§ TEKS BACAAN:
Penuh



Melulu.
            Aku tidak mau menjadi remaja yang melulu. Hidupku adalah pelangi bukan televisi hitam putih yang ketika saluran manapun dipilih yang muncul warnanya ya tetap hitam dan putih. Maka ketika hari demi hari, tahun demi tahun berganti aku tidak ingin menjadi remaja yang melulu buat kenakalan, melulu memikirkan tentang cinta, melulu bermain, melulu berorganisasi bahkan melulu belajar. Aku tidak mau mengisi hidupku dengan satu warna saja.
            Persahabatan, Cinta, cita, bermain, hobi, berorganisasi atau mungkin sedikit kenakalan—asal jangan berlebihan dan menjurus pada tindak kriminal, misalnya mencuri. Tapi jika yang terjadi adalah mencuri hati kurasa itu bukan tindak kriminal—mewarnai hidupku sesuai porsinya. Aku ingin mengalami semuanya, karena hidup banyak rasa seperti yang dicetuskan sebuah iklan minuman.
            Aku pernah membaca sebuah kisah tentang seorang guru yang ingin mengajarkan makna kehidupan kepada murid-muridnya.
Guru tersebut menyiapkan sebuah toples yang ia letakkan di atas meja. Lalu guru memasukkan pasir ke dalamnya hingga penuh dan bertanya kepada murid-muridnya,
“Apakah toples ini penuh?”
“Penuh!”, murid-muridnya serempak menjawab.
            Kemudian guru tersebut mengeluarkan kembali pasir dari toples hingga kosong. Ia kini memasukkan batu-batu yang ukurannya cukup besar ke dalam toples, lalu kembali bertanya kepada murid-muridnya.
Apakah toples ini penuh?”
“Penuh!”, murid-muridnya kembali menjawab.
            Setelah itu ia mengeluarkan batu-batu itu seperti yang ia lakukan pada pasir hingga toples itu kosong kembali. Sekarang ia memasukkan kerikil-kerikil ke dalam toples itu hingga menyentuh bibirnya, ia kembali mengajukan pertanyaan yang sama kepada murid-muridnya.
“Apakah toples ini penuh?”
“Penuh!”, kali ini murid-muridnya menjawab dengan penasaran apa yang dilakukan sang guru.
            Seperti yang ia lakukan sebelumnya, kali ini pun guru mengeluarkan kembali kerikil-kerikil dari dalam toples. Namun ia tidak lagi memasukkan sesuatu sebagai penggantinya.

§ DATA TERSIMPAN:
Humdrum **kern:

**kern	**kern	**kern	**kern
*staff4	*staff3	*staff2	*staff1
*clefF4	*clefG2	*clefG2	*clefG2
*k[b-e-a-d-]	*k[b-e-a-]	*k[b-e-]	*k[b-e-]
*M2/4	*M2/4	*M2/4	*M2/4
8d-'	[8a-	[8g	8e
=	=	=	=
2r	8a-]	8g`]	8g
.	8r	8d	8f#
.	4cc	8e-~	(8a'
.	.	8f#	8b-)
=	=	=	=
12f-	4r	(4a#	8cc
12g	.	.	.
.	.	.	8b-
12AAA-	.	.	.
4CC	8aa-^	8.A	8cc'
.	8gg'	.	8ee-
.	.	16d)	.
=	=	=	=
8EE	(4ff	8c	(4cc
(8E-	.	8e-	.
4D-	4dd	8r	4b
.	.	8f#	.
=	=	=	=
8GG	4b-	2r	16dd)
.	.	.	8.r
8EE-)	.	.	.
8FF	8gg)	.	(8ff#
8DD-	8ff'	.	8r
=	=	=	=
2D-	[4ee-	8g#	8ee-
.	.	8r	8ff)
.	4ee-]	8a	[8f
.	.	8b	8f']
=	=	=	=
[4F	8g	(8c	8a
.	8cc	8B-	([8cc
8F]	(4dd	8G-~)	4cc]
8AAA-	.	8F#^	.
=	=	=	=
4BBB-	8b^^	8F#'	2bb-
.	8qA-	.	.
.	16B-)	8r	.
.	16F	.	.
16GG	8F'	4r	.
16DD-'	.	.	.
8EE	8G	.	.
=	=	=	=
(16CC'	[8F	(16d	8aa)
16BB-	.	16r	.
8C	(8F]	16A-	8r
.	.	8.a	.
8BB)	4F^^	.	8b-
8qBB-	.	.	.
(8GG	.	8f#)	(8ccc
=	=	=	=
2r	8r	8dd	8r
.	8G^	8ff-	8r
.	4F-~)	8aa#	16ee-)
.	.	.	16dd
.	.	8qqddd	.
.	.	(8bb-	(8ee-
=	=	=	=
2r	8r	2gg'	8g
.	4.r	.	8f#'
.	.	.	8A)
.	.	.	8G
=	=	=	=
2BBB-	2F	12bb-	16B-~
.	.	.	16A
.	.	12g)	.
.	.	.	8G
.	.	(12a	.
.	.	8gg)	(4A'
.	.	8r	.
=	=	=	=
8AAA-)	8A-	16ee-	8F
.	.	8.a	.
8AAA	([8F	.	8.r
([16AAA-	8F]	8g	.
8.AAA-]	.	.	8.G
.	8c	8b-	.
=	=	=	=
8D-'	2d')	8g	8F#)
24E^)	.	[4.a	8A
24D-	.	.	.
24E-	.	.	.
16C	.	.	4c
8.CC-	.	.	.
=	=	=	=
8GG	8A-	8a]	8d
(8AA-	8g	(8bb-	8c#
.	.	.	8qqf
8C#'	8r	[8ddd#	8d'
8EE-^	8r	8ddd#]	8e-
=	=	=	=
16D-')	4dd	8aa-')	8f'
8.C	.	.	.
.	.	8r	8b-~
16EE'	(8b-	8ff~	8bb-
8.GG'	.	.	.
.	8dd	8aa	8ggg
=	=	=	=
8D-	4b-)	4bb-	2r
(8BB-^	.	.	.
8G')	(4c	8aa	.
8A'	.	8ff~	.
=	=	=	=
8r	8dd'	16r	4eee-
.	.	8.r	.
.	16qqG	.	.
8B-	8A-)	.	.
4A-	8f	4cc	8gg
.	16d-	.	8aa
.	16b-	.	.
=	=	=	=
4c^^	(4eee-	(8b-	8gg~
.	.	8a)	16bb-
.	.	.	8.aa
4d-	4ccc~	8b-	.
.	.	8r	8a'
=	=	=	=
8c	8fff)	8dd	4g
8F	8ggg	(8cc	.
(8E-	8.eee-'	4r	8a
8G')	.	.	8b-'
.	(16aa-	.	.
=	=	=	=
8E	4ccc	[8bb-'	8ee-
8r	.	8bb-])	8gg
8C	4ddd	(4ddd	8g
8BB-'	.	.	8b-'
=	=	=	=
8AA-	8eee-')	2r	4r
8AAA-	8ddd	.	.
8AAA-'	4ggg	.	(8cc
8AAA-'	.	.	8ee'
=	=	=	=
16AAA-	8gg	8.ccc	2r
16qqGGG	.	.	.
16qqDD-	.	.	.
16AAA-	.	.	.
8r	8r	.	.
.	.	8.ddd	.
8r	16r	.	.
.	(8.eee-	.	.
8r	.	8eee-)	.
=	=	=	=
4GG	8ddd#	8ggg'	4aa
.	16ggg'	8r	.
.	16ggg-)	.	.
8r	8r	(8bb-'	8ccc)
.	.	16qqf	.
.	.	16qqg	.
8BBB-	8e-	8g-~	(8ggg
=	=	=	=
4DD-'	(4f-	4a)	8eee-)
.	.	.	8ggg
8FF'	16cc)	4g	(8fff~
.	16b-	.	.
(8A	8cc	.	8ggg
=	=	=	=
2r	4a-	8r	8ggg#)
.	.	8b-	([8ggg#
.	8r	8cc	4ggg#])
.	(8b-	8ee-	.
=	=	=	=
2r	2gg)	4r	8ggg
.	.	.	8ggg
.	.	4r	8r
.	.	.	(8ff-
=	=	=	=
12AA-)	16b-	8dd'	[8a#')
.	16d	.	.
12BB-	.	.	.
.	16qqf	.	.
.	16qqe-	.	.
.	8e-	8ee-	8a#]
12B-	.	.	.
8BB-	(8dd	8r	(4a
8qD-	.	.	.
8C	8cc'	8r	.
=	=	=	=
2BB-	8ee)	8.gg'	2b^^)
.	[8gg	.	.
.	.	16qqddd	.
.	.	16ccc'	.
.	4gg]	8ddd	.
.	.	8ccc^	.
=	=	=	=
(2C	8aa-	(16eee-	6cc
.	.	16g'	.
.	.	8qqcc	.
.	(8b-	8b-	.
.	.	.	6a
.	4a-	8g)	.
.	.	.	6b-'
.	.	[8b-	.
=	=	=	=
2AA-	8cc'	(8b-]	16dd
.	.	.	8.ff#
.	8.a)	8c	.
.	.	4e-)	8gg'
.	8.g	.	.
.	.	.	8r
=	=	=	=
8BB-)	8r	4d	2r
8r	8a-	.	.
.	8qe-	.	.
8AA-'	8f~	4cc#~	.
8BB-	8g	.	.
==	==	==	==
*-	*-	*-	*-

§ LATIHAN TERTULIS:
Kutip bagian teks bacaan tentang toples sang guru, mulai dari "Kemudian guru tersebut" dan berakhir pada "bertanya kepada murid-muridnya.". Daftar tersebut sama sekali tidak berperan di sini.

§ HASIL TUGAS:
Kemudian guru tersebut mengeluarkan kembali pasir dari toples hingga kosong. Ia kini memasukkan batu-batu yang ukurannya cukup besar ke dalam toples, lalu kembali bertanya kepada murid-muridnya.